Extract and analyze images with DynaPDF

Did you know that you can extract and analyze images from a PDF file with DynaPDF? For this you can use the function DynaPDF.GetImage. In the parameters you can specify which information you want to get for an image. You can choose between the following values:

BufSize The size of the image buffer in bytes.
BufSize The size of the image buffer in bytes.
Buffer The image data as JPEG or FILE.
Picture The image as a picture container. Either JPEG or TIFF.
Filter The format of image:
Required decode filter if the image is compressed. Possible values are dfDCTDecode (JPEG), dfJPXDecode (JPEG2000), and dfJBIG2Decode. Other filters are already removed by DynaPDF since a conversion to a native file format is then always required.
OrgFilter The image was compressed with this filter in the PDF file. This info is useful to determine which compression filter should be used when creating a new image file from the image buffer.
BitsPerPixel Bit depth of the image buffer. Possible values are 1, 2, 4, 8, 24, 32, and 64.
ColorSpace The color space refers either to the image buffer or to the color table if set.
NumComponents The number of components stored in the image buffer.
MinIsWhite If 1, the colors of 1 bit images are reversed.
ColorCount The number of colors in the color table.
Width Image width in pixel.
Height Image height in pixel.
ScanLineLength The length of a scanline in bytes.
InlineImage If 1, the image is an inline image.
Interpolate If 1, image interpolation should be performed.
Transparent The meaning is different depending on the bit depth and whether a color table is available.
If the image is a 1 bit image and if no color table is available, black pixels must be drawn with the current fill color. If the image contains a color table, ColorMask contains the range of indexes in the form min/max index which should appear transparent. If no color table is present ColorMask contains the transparent ranges in the form min/max for every color component.
Intent The rendering intent. Default is none.
MetadataSize Length of Metadata in bytes.
ResolutionX Image resolution on the x-axis.
ResolutionY Image resolution on the y-axis.
Metadata Optional XML Metadata stream as text.
ICCProfile ICC Color Profile of the colorspace (can be empty).
MaskImage If set, a 1 bit image is used as a transparency mask. Returns index of that image.
SoftMask If set, a grayscale image is used as alpha channel. Returns index of that image.
FillColor The current fill color. An image mask is drawn with the current fill color.
FillColorSpace The color space in which FillColor is defined.

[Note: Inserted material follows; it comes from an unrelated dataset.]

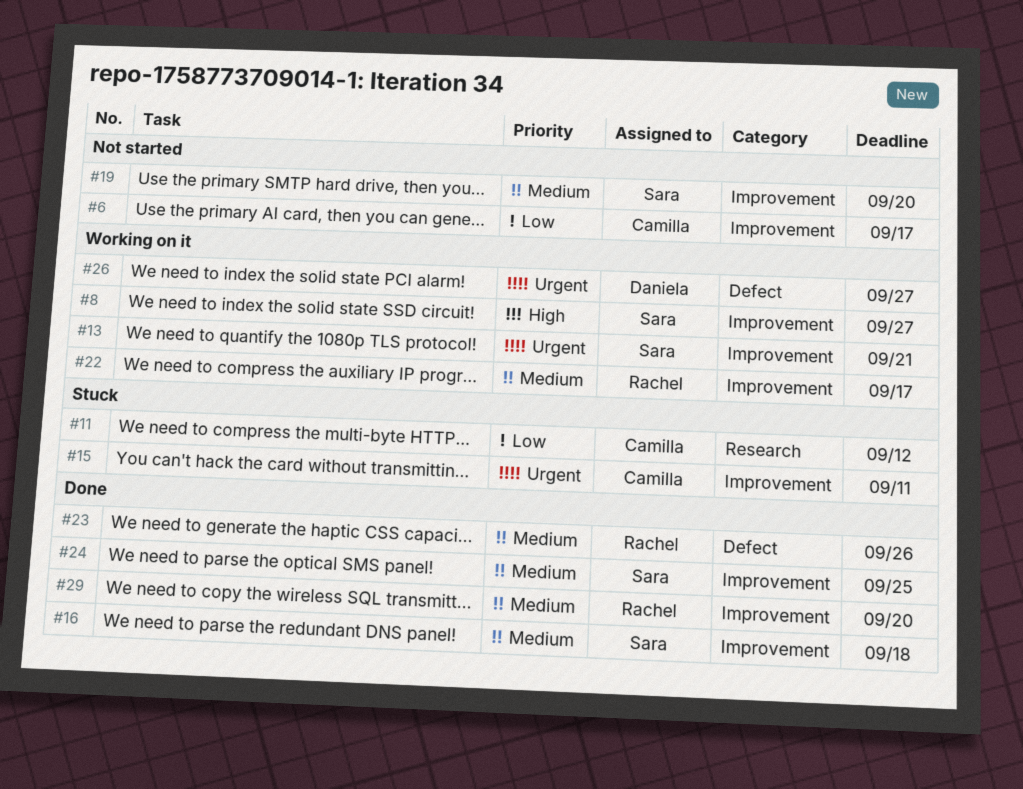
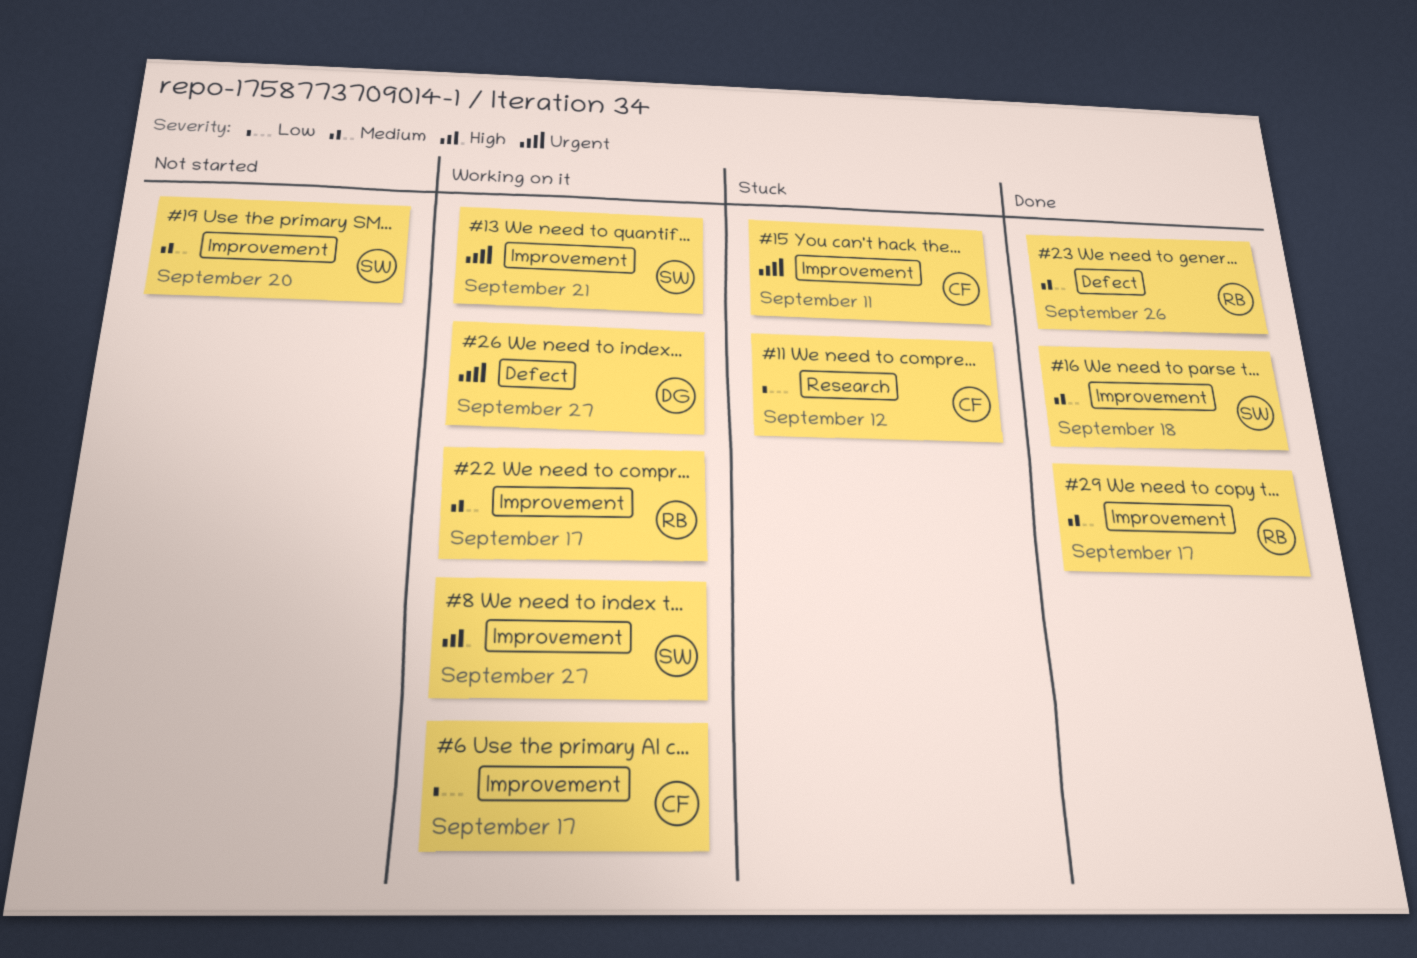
#6, status: Not started -> Working on it
#24: present -> none
#29, due: Sep 20 -> Sep 17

For example, the size query would look like this:

Set Field [ Images::Width ; Value: MBS( "DynaPDF.GetImage"; $PDF; $i; "Width" ) ]
Set Field [ Images::Height; Value: MBS( "DynaPDF.GetImage"; $PDF; $i; "Height") ]

In the parameters we first specify the PDF working environment in which the file with the analyzed images is located, then the index of the image to determine which image should be analyzed and finally the type of information that is requested.

As already mentioned, we can not only analyze images, but also extract them from the file. The image is in the end only information that we query, which means we can use the same function again.

Set Field [ Images::image ; MBS("DynaPDF.GetImage"; $PDF; $i; "Picture"; $i&"_imag.png"; "PNG") ]

We can specify more information here in the parameters, so we additionally specify the file name and the format we want for the image.

If we want to extract all images of a document, we can use the functions in a loop. The loop will then run as many times as there are images. We determine the number of images with the function DynaPDF.GetImageCount. The index of the addressed images starts at 0, and ends at DynaPDF.GetImageCount-1.

If you are interested in this topic have a look at our new example Extract and analyze images.fmp12 included with the next version.

To use this functions you need a DynaPDF Lite license and the new example file Extract and analyze images.fmp12 is part of 11.5 release.